This time I do think about it. There’s a pause. Then she starts laughing again, wildly, covering my entire face with kisses.

“You’re such a bloody eejit.”

Your bloody eejit, baby.”

One year later

“What happened to ‘I don’t want kids’?”

Vaughn is standing by the sink in the OB-GYN clinic, picking up a chart showing the fetus’ growing stages and frowning at it with dry concentration.

He has the tendency to do everything gravely, and that makes me laugh.

Even the day he dragged the statue of us, the one he sculpted, into our bedroom—the last piece of decoration we’ve added to our home—he looked no more happy than he was when he chopped vegetables for a salad the evening before.

“I said that just to see what kind of husband you’d be if you don’t get your way. It was a test.” I’m dangling my feet in the air, sitting on the examining table in a gown, waiting for the doctor to tell us the sex of the baby. The truth is, the idea of children had grown on me, like leaves on a summer tree, the more time Vaughn and I spent together.

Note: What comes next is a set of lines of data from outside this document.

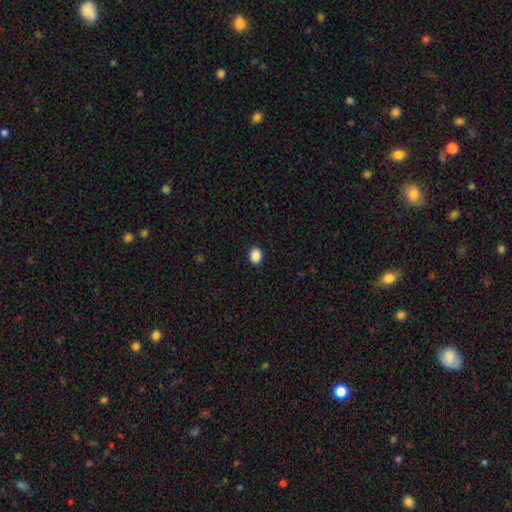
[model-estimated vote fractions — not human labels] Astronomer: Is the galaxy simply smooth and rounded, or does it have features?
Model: smooth — 89%.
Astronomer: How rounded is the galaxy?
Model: in between — 52% (runner-up: round, 47%).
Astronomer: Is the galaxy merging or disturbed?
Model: none — 90%.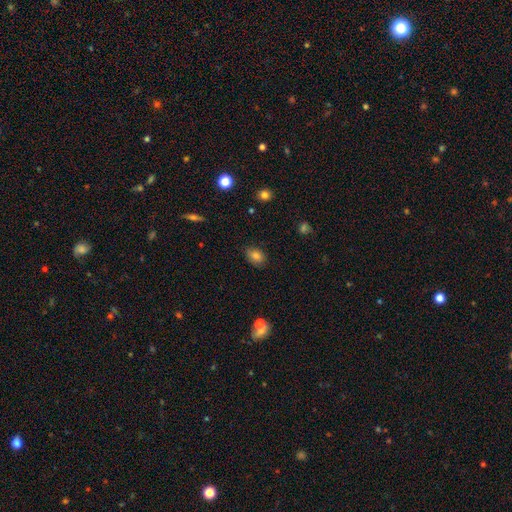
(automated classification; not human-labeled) Overall: smooth (80%). How rounded: in between (71%). Merging: none (82%).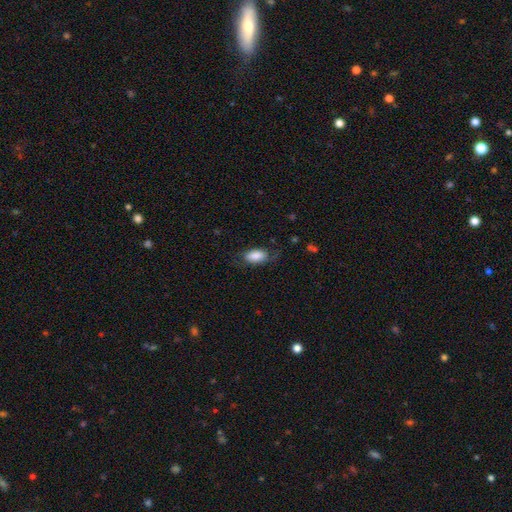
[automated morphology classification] Overall: smooth (80%). How rounded: in between (91%). Merging: none (63%).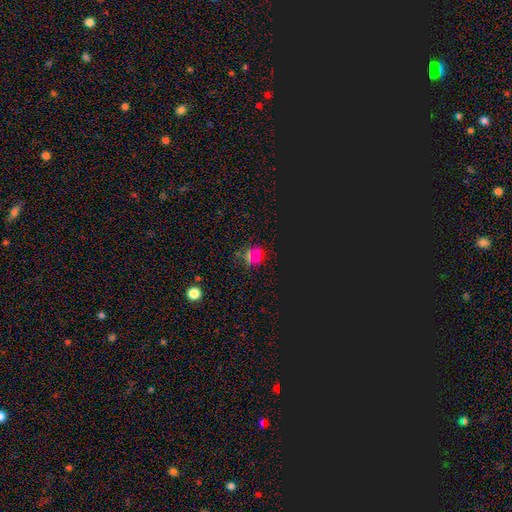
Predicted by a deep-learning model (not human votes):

But everything I thought I wanted or needed changed after we eloped in London’s city hall three weeks after Vaughn’s proposal, in front of our close friends and family. Poppy arrived with her new boyfriend, Jayden, whom Vaughn got along with surprisingly well. Really, we couldn’t have done it any other way, when you think about it. Vaughn wasn’t one for fancy events.

Three weeks after the wedding, Baron and Emilia presented us with our wedding gift, a plush, six-bedroom beach house in Todos Santos. We thanked them politely, but weren’t going to do anything with it, of course. We loved our Corsica home. Then Emilia made the very good point that we could at least visit it and list it to be rented. We agreed.

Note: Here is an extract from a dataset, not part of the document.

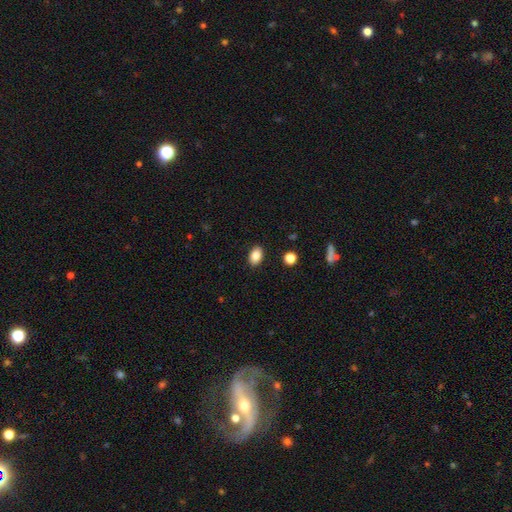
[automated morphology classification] This is clearly a smooth galaxy (86%). How rounded: clearly in between (85%). Merging: clearly none (89%).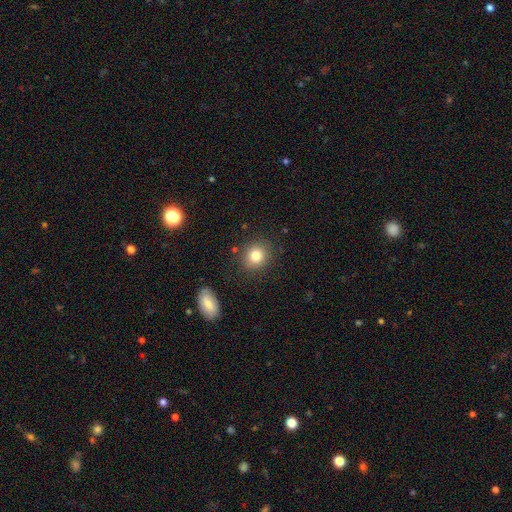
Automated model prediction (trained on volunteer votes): Smooth or featured? Predicted: smooth (p=0.82). How rounded? Predicted: round (p=0.76). Merging? Predicted: none (p=0.84).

The minute I set foot in that house, I knew I was born to live there.

The ocean called to me.

The sound of the waves crashing on the shore lulled me into drugging bliss.

Everything was open and beautiful and new. The air felt lighter and crisp. The four of us walked in—Emilia, me, Vaughn, and his father—and the second I stood in the center of the living room, I knew it was my new home.

I turned to Vaughn with a smile. “Let’s keep it.”

Without a thought, he turned straight to his parents and narrowed his eyes at them. “Is it too late to rebel against your asses? Because you fucked me over real nice and good this time.”

His father patted his shoulder with a patronizing smirk. “Watch and learn, son.”

“Not sure I’d be dedicating my life to screwing over my imaginary kids, if we wanted to have them,” Vaughn countered.

He still thought I wasn’t into the idea of kids. My silly, silly hubby.

“You’d be singing a different tune if and when they decided to live on the other side of the universe.” His mother smiled sweetly, but there was no venom in her voice. She meant it. She missed us.

For the next few months, we lived at the Spencers’, in hotels around Todos Santos, in San Diego, and with Knight and Luna Cole. We had to stay close while we worked on designing the house. And that left a lot of room for morning sex.

And evening sex.

And middle-of-the-night sex.

And, frankly, all-day sex.

I took the pill religiously and didn’t take antibiotics or do anything to hinder their success. It was a fluke, but one I wasn’t even a tiny bit annoyed with.

“Not sure I’m comfortable with something like this living inside my wife’s body.” Vaughn turns around to me now with the chart in his hand, tapping a pink blob the shape of a comma.

“Not sure you have much choice.” I grin, sitting back on the bed. “Besides, if you think that’s odd, it’s about to get a hell of a lot weirder.”

He pushes his lower lip out, coming to sit next to me. “Question.”

“Yes?”

“What if I suck as a dad? I mean, I know you’re one-hundred percent going to save the situation, but what if I won’t be enough?”

“Do you love me?” I ask him.

“To death,” he says. “And that’s not just a figure of speech, although I’d appreciate it greatly if you don’t test me on the matter.”

I already did, I want to tell him. And you chose not to kill someone, because of me.

But that’s not a conversation we have too often.

“Then you’re going to love this baby twice, if not thrice as much. You’re an amazing husband. Why wouldn’t you make a fantastic father?”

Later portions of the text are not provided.